>>
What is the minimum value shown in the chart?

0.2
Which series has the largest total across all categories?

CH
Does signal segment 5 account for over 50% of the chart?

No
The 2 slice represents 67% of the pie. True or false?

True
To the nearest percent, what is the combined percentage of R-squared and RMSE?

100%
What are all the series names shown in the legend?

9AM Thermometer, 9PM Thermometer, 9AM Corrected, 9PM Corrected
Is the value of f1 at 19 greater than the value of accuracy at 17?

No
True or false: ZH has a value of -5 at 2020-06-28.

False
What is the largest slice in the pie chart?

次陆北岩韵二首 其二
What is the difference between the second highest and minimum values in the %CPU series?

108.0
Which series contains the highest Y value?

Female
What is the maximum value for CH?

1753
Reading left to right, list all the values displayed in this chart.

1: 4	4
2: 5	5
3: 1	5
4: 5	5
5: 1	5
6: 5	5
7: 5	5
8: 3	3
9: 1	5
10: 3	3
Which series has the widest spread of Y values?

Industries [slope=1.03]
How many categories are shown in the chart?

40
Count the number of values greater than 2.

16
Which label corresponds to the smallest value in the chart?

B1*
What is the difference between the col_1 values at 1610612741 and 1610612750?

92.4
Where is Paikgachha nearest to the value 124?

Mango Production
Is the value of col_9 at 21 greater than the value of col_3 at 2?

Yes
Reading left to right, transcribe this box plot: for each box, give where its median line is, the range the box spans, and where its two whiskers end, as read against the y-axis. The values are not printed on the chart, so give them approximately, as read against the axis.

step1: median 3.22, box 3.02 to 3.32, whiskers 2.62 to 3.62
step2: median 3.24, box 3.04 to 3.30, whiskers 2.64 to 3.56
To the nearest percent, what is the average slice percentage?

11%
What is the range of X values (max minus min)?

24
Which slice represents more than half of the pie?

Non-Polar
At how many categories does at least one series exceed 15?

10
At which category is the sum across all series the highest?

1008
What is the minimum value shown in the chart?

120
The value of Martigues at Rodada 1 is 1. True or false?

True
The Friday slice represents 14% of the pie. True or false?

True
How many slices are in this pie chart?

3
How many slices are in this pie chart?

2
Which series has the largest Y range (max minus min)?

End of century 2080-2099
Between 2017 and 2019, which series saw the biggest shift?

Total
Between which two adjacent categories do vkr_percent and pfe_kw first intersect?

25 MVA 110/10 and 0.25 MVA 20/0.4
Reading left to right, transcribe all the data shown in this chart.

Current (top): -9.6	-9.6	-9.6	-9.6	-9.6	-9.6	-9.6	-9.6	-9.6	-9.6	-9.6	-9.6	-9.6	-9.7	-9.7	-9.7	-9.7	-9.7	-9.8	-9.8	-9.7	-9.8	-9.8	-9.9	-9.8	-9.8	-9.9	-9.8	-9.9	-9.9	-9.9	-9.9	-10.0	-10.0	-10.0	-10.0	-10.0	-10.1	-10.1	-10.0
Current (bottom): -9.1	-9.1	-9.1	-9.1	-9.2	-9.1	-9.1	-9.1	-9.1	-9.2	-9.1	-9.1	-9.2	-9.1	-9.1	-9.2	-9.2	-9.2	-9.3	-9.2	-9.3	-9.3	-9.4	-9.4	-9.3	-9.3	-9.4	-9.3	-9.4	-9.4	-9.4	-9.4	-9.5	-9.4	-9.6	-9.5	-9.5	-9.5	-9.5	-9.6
<<
▶ **Work to complete**:
Copy out every item above word for word, keeping all of its lines in their original order.

▶ **Completed exercise**:
What is the minimum value shown in the chart?

0.2
Which series has the largest total across all categories?

CH
Does signal segment 5 account for over 50% of the chart?

No
The 2 slice represents 67% of the pie. True or false?

True
To the nearest percent, what is the combined percentage of R-squared and RMSE?

100%
What are all the series names shown in the legend?

9AM Thermometer, 9PM Thermometer, 9AM Corrected, 9PM Corrected
Is the value of f1 at 19 greater than the value of accuracy at 17?

No
True or false: ZH has a value of -5 at 2020-06-28.

False
What is the largest slice in the pie chart?

次陆北岩韵二首 其二
What is the difference between the second highest and minimum values in the %CPU series?

108.0
Which series contains the highest Y value?

Female
What is the maximum value for CH?

1753
Reading left to right, list all the values displayed in this chart.

1: 4	4
2: 5	5
3: 1	5
4: 5	5
5: 1	5
6: 5	5
7: 5	5
8: 3	3
9: 1	5
10: 3	3
Which series has the widest spread of Y values?

Industries [slope=1.03]
How many categories are shown in the chart?

40
Count the number of values greater than 2.

16
Which label corresponds to the smallest value in the chart?

B1*
What is the difference between the col_1 values at 1610612741 and 1610612750?

92.4
Where is Paikgachha nearest to the value 124?

Mango Production
Is the value of col_9 at 21 greater than the value of col_3 at 2?

Yes
Reading left to right, transcribe this box plot: for each box, give where its median line is, the range the box spans, and where its two whiskers end, as read against the y-axis. The values are not printed on the chart, so give them approximately, as read against the axis.

step1: median 3.22, box 3.02 to 3.32, whiskers 2.62 to 3.62
step2: median 3.24, box 3.04 to 3.30, whiskers 2.64 to 3.56
To the nearest percent, what is the average slice percentage?

11%
What is the range of X values (max minus min)?

24
Which slice represents more than half of the pie?

Non-Polar
At how many categories does at least one series exceed 15?

10
At which category is the sum across all series the highest?

1008
What is the minimum value shown in the chart?

120
The value of Martigues at Rodada 1 is 1. True or false?

True
The Friday slice represents 14% of the pie. True or false?

True
How many slices are in this pie chart?

3
How many slices are in this pie chart?

2
Which series has the largest Y range (max minus min)?

End of century 2080-2099
Between 2017 and 2019, which series saw the biggest shift?

Total
Between which two adjacent categories do vkr_percent and pfe_kw first intersect?

25 MVA 110/10 and 0.25 MVA 20/0.4
Reading left to right, transcribe all the data shown in this chart.

Current (top): -9.6	-9.6	-9.6	-9.6	-9.6	-9.6	-9.6	-9.6	-9.6	-9.6	-9.6	-9.6	-9.6	-9.7	-9.7	-9.7	-9.7	-9.7	-9.8	-9.8	-9.7	-9.8	-9.8	-9.9	-9.8	-9.8	-9.9	-9.8	-9.9	-9.9	-9.9	-9.9	-10.0	-10.0	-10.0	-10.0	-10.0	-10.1	-10.1	-10.0
Current (bottom): -9.1	-9.1	-9.1	-9.1	-9.2	-9.1	-9.1	-9.1	-9.1	-9.2	-9.1	-9.1	-9.2	-9.1	-9.1	-9.2	-9.2	-9.2	-9.3	-9.2	-9.3	-9.3	-9.4	-9.4	-9.3	-9.3	-9.4	-9.3	-9.4	-9.4	-9.4	-9.4	-9.5	-9.4	-9.6	-9.5	-9.5	-9.5	-9.5	-9.6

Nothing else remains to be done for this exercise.